-- Start of Data for this exercise --
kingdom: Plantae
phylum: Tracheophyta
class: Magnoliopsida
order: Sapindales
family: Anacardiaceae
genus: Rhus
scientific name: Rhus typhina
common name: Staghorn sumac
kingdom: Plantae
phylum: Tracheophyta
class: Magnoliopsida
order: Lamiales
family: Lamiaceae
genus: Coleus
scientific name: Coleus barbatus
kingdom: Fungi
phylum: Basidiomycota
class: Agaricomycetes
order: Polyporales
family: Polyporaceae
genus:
-- End of Data for this exercise --
Request: Retype every line of the rows above, keeping each character unchanged.

Solution to this exercise:
kingdom: Plantae
phylum: Tracheophyta
class: Magnoliopsida
order: Sapindales
family: Anacardiaceae
genus: Rhus
scientific name: Rhus typhina
common name: Staghorn sumac
kingdom: Plantae
phylum: Tracheophyta
class: Magnoliopsida
order: Lamiales
family: Lamiaceae
genus: Coleus
scientific name: Coleus barbatus
kingdom: Fungi
phylum: Basidiomycota
class: Agaricomycetes
order: Polyporales
family: Polyporaceae
genus:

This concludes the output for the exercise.